## START

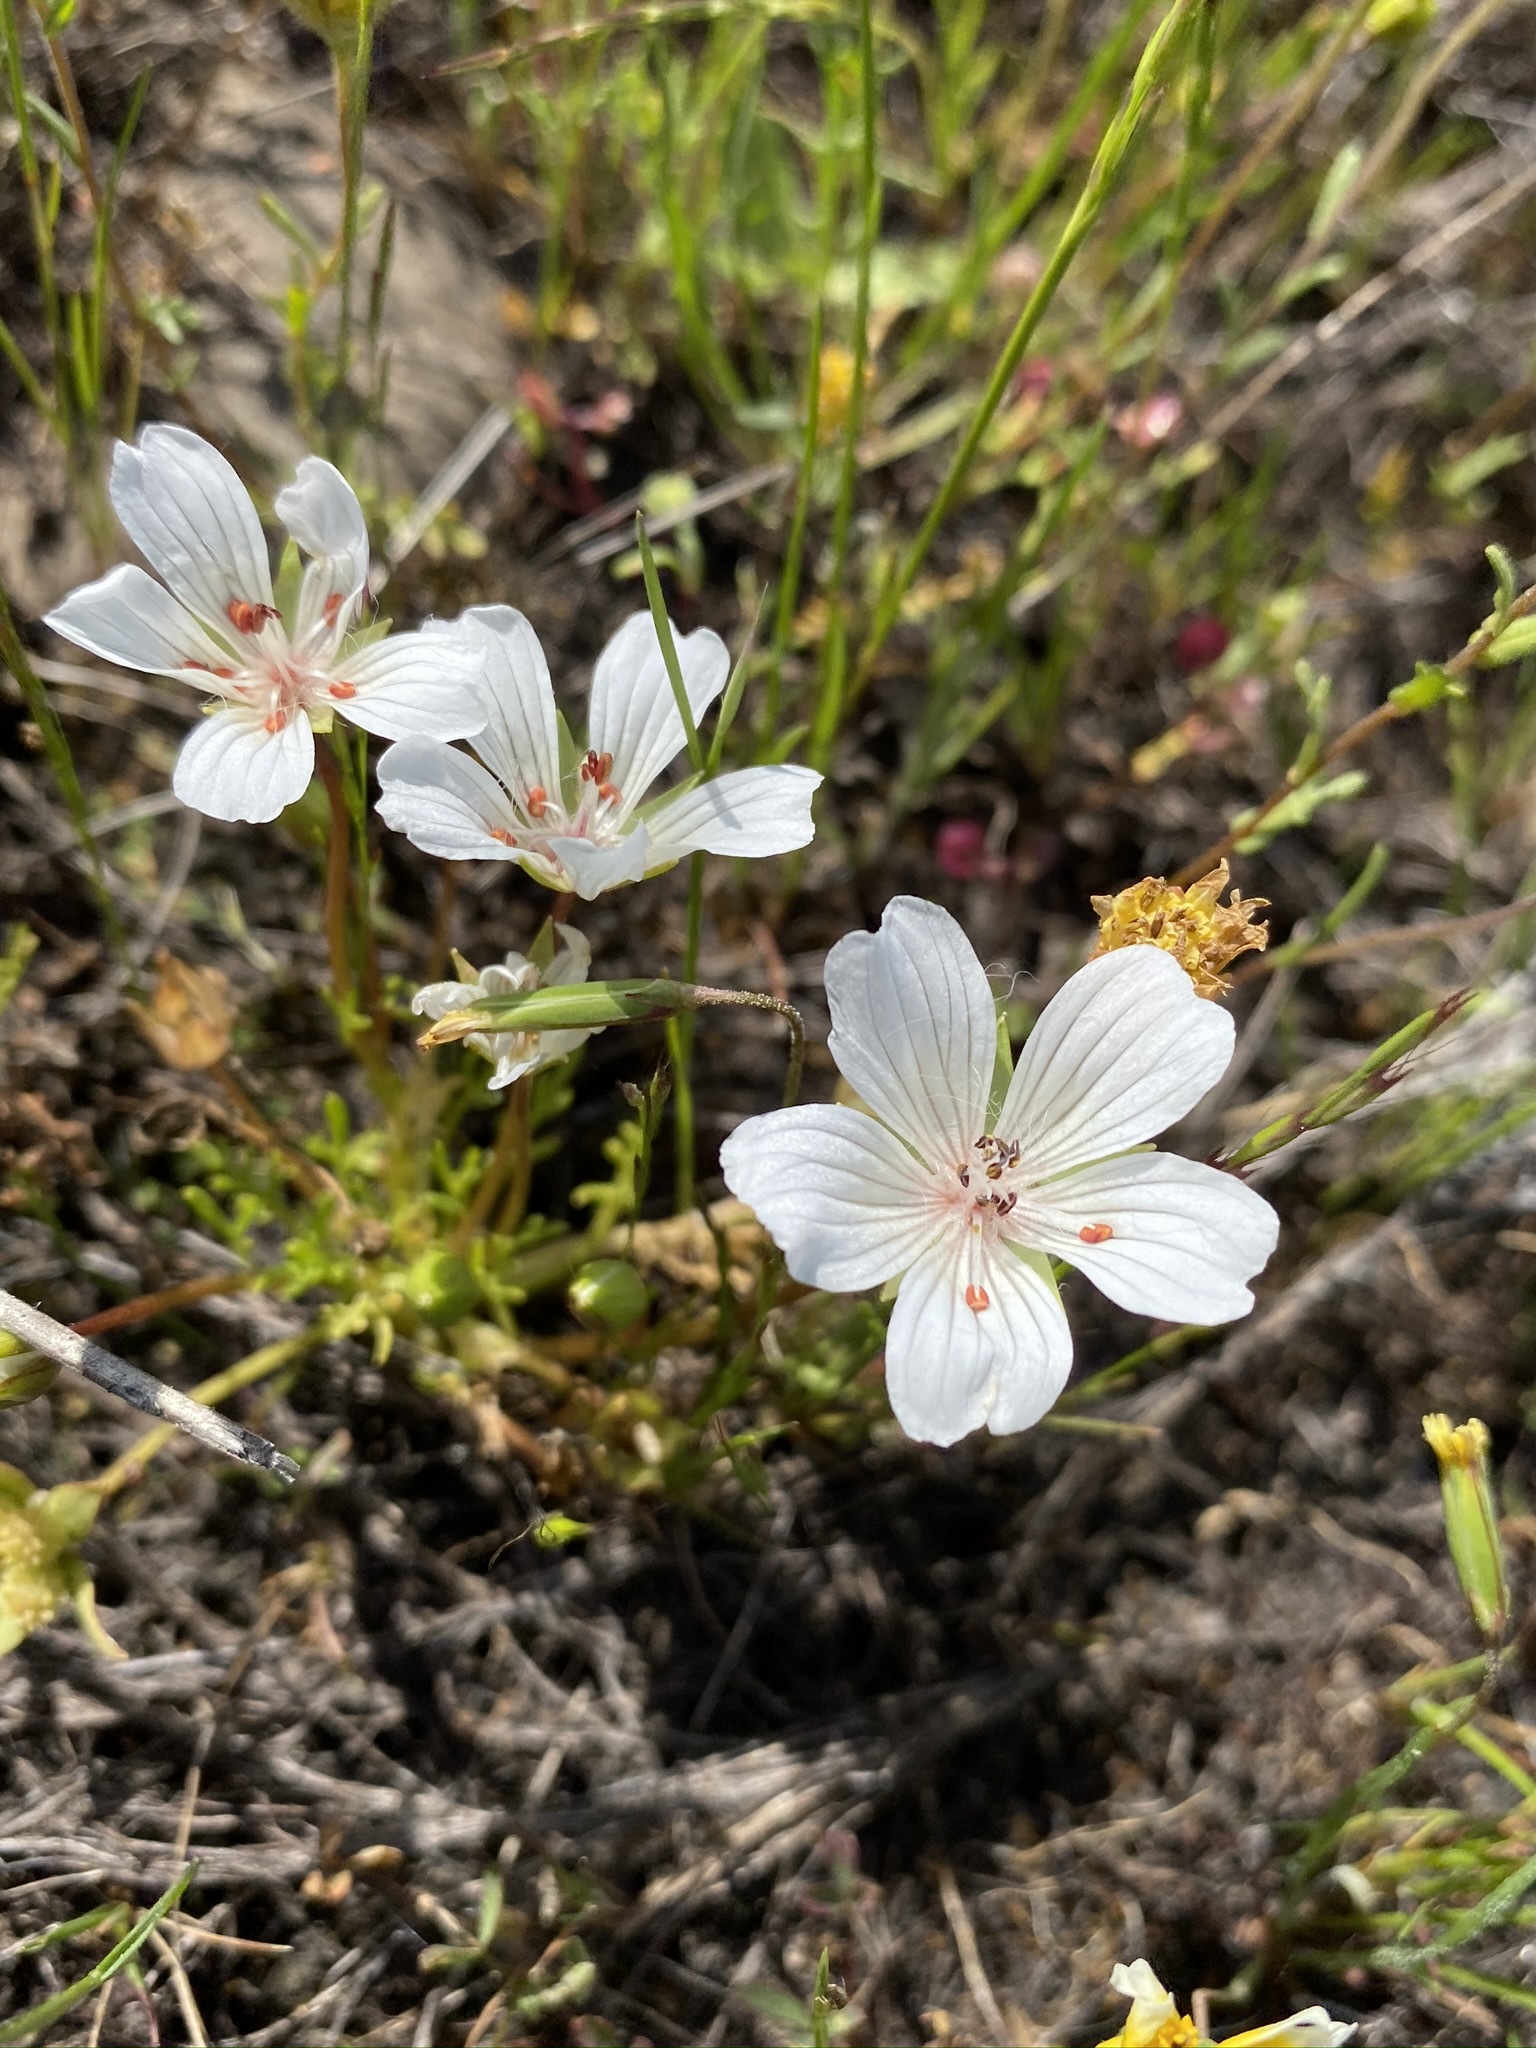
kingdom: Plantae
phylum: Tracheophyta
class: Magnoliopsida
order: Brassicales
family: Limnanthaceae
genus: Limnanthes
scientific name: Limnanthes douglasii
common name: Meadow-foam
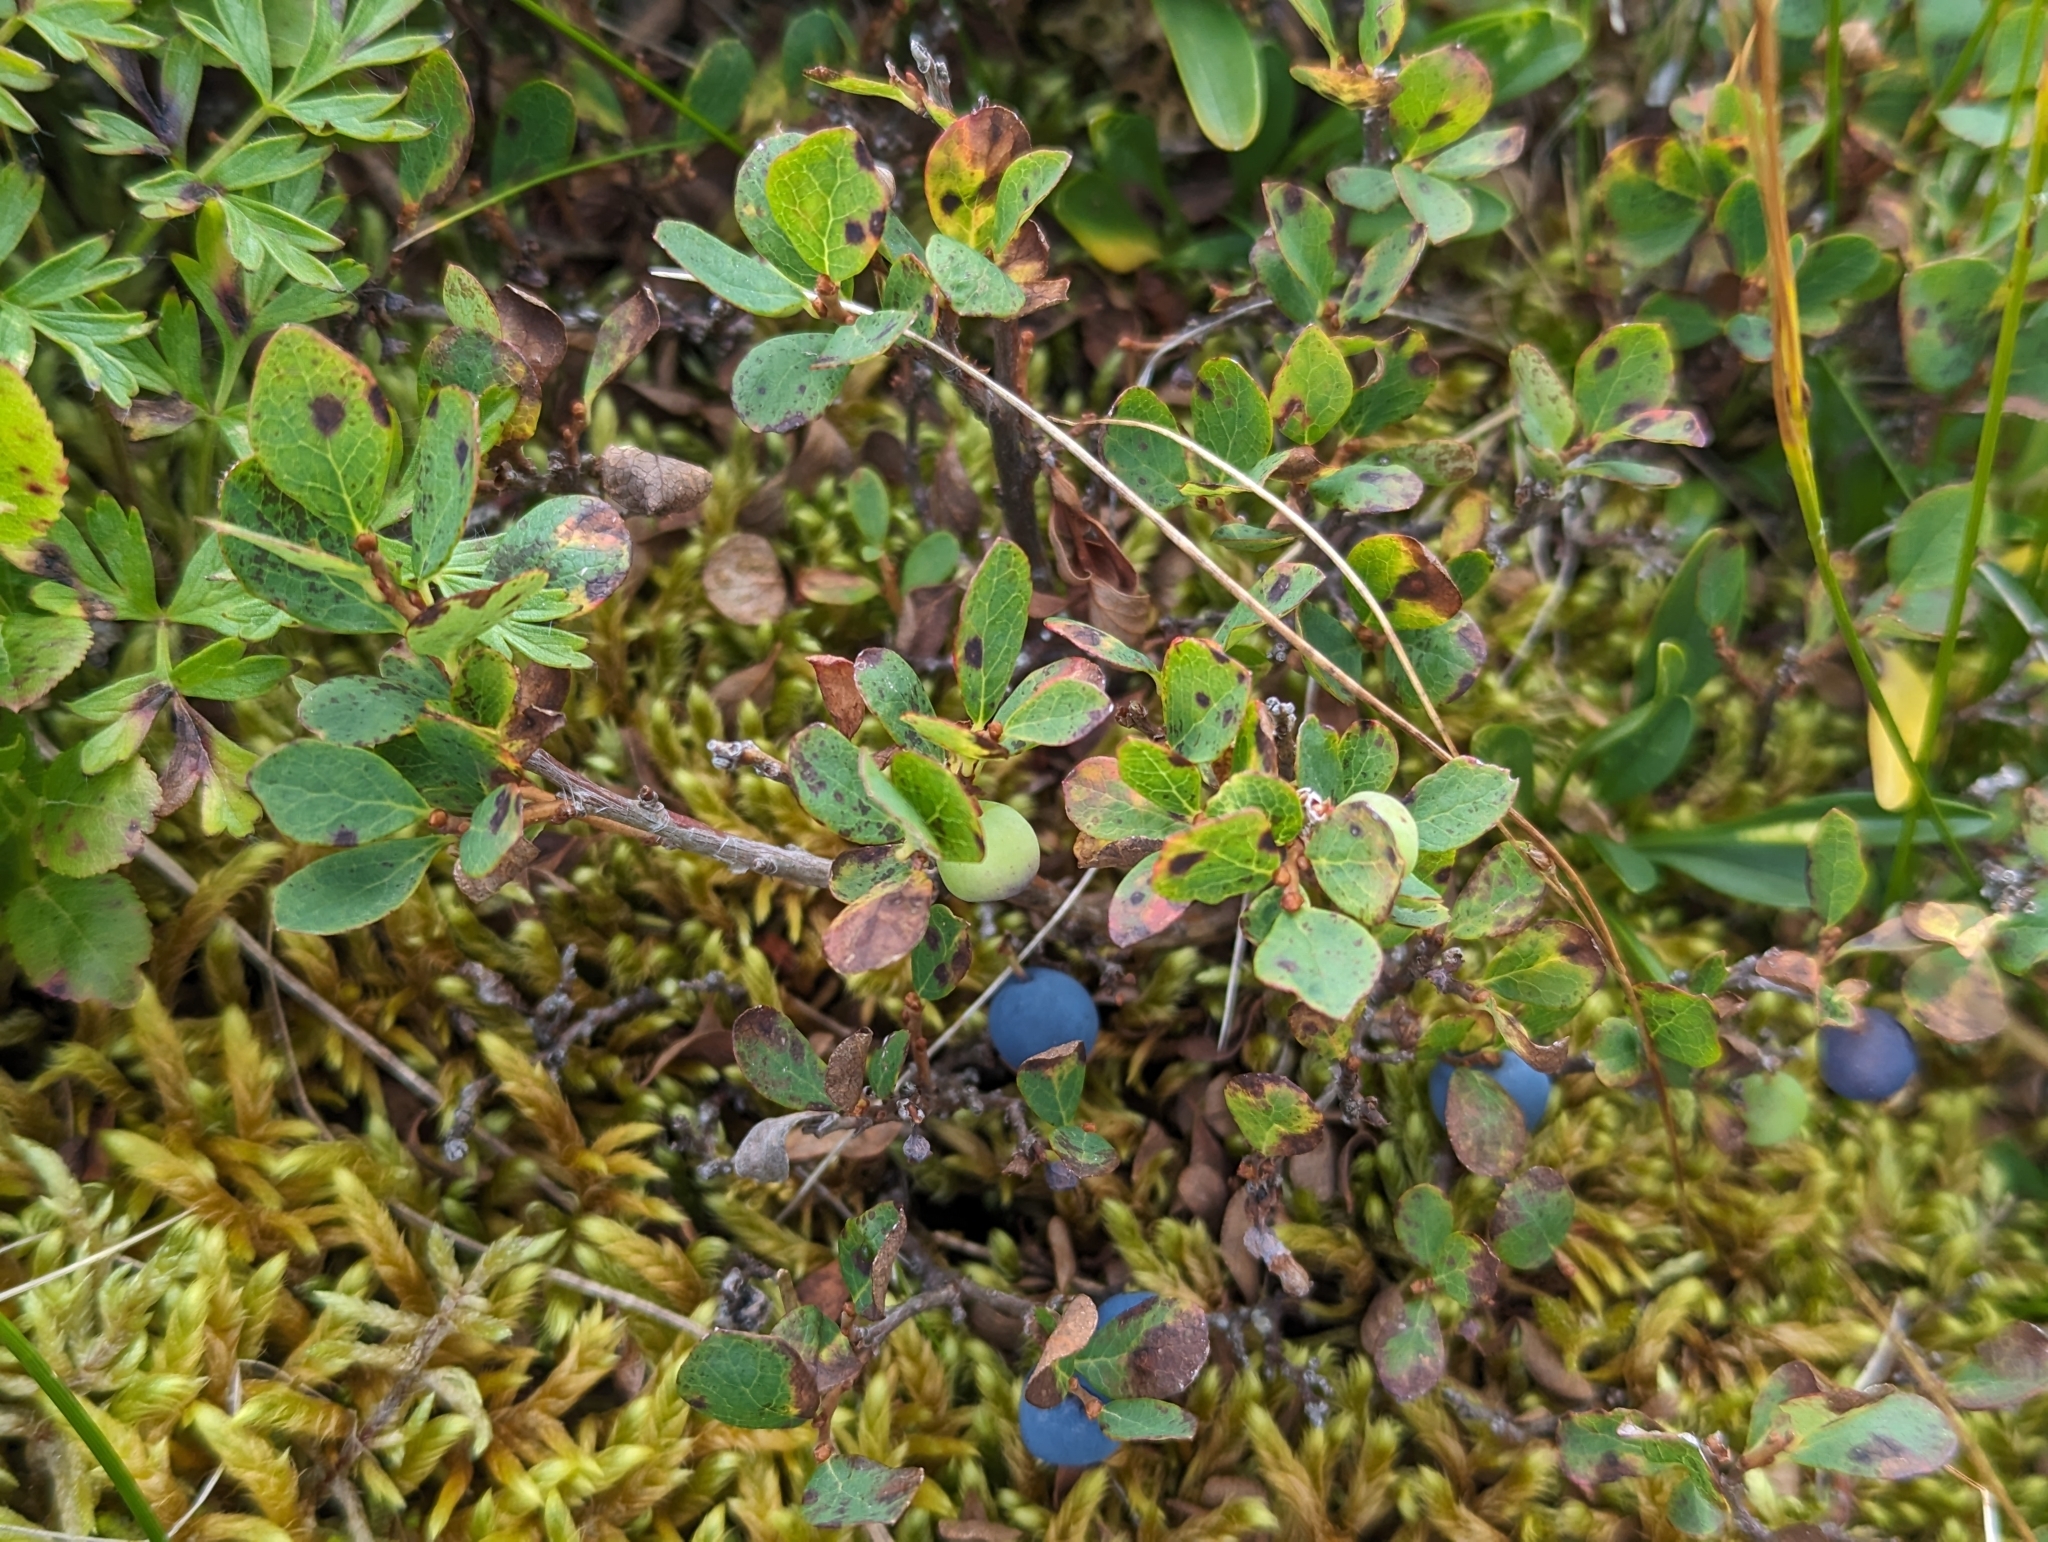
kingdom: Plantae
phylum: Tracheophyta
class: Magnoliopsida
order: Ericales
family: Ericaceae
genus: Vaccinium
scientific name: Vaccinium uliginosum
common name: Bog bilberry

## END

WHAT YOU ARE ASKED TO DO: Copy out every line of the listing above word for word, leaving out the pictures.

THE RESPONSE:
kingdom: Plantae
phylum: Tracheophyta
class: Magnoliopsida
order: Brassicales
family: Limnanthaceae
genus: Limnanthes
scientific name: Limnanthes douglasii
common name: Meadow-foam
kingdom: Plantae
phylum: Tracheophyta
class: Magnoliopsida
order: Ericales
family: Ericaceae
genus: Vaccinium
scientific name: Vaccinium uliginosum
common name: Bog bilberry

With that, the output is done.